Bashing economists is commonplace within the environmental movement, and while some of the criticisms are justified, they need to to put into proper context. The fact is that a large majority of economists agree that we need to cut our greenhouse gas emissions and that placing a price on carbon (be it via a carbon tax or cap-and-trade system) is the best way to do it. Economists and environmentalists are on the same page, and bashing economists without explicitly sating this context only serves to further the denier talking point that any mitigation action will kill the economy, and that environmentalists are out of touch with reality.
the animosity of some environmentalists towards mainstream economists (coupled with confusion about them) is wrong-headed: economists are by and large strongly on the side of environmentalists, especially with respect to climate change.
This is not just a rhetorical issue with implications limited to bragging rights on blogs; the stakes are extremely high. This is because the political right in the U.S. has mastered the art of messaging, and thoroughly dominated the public policy narrative over the past couple of decades. On the issue of climate change they have clearly dominated the left in every way, sowing widespread confusion that has led to declining public support for bold action…

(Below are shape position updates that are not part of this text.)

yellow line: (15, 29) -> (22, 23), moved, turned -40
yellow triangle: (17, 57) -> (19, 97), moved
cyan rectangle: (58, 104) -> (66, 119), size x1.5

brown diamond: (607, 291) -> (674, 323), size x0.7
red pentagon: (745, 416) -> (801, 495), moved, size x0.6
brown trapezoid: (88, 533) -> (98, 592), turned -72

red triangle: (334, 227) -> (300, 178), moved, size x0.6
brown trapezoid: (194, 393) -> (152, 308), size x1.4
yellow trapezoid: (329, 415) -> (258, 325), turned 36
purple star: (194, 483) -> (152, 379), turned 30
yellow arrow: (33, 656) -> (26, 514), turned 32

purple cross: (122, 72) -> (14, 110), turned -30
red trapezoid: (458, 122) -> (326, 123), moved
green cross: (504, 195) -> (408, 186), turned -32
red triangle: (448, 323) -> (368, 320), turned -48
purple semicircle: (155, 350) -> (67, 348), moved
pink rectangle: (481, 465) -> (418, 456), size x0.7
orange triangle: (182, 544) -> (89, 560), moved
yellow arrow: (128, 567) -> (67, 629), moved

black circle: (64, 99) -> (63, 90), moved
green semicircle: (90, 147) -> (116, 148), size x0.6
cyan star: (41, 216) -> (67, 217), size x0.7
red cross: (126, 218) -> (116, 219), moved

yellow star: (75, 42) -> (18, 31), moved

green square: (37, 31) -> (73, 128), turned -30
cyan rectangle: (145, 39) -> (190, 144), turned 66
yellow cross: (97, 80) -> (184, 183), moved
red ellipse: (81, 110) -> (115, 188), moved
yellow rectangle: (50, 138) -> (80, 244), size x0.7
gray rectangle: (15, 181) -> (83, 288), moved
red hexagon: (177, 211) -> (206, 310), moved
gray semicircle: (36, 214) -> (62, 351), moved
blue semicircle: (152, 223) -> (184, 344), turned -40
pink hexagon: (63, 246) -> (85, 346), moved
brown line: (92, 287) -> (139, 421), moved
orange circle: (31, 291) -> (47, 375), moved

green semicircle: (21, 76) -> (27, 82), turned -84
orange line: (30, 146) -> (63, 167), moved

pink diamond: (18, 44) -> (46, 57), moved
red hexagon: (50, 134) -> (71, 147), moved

Writers like David Roberts and Bill McKibben, who routinely characterize mainstream economics as somehow antithetical to environmental concerns, are inadvertently spreading the exact narrative that the Right wants everybody to buy into. There is nothing that the coal, oil, and gas lobbies, the anti-environmentalists at the Chamber of Commerce, and the extreme libertarians at the American Enterprise Institute and the Cato Institute want more than for the public to believe that mainstream economics oppose sensible environmental regulations that are fair, transparent, and put a significant price on greenhouse gases. This makes it easy to characterize those in favor of tougher climate policy as leftists who are anti-business, anti-jobs, anti-economic growth, and anti-competitiveness.
But they are wrong.
The overwhelming majority of mainstream economists favor stronger environmental regulation on many fronts, especially climate change. It is the rightwing economists who are out of the mainstream, who believe, contrary to basic economic theory, that an unfettered market can solve environmental problems despite all evidence to the contrary. There’s is not the consensus view.
By routinely bashing mainstream economics, often through faulty reasoning, environmentalists play into the hands of those with an-environmental agenda. The public needs to know that most of the leading minds in economics come down squarely in favor of strong climate change legislation, as well as efforts to improve water quality, clean air, and biodiversity protection.
This will only happen when environmentalists better educate themselves about economics, and realize that it is actually one of their greatest allies.
The sooner we realize that economists are arguing for the same thing we are, and the sooner we communicate that to the public the less deniers will be able to use that talking point against us.
It simply isn’t true, and we need to stop pretending that it is.
(h/t Lou Grinzo)
Isn’t the problem that mainstream economist are still sticking to the idea of indefinite growth in an unlimited world?
In some sense yes, that is an issue (though I would argue that growth isn’t the real issue), but such criticisms need to be placed in context. And that context is that economists overwhelmingly support the notion that greenhouse gases need to be cut.
Without that context, one just ends up propping up a false denier talking point.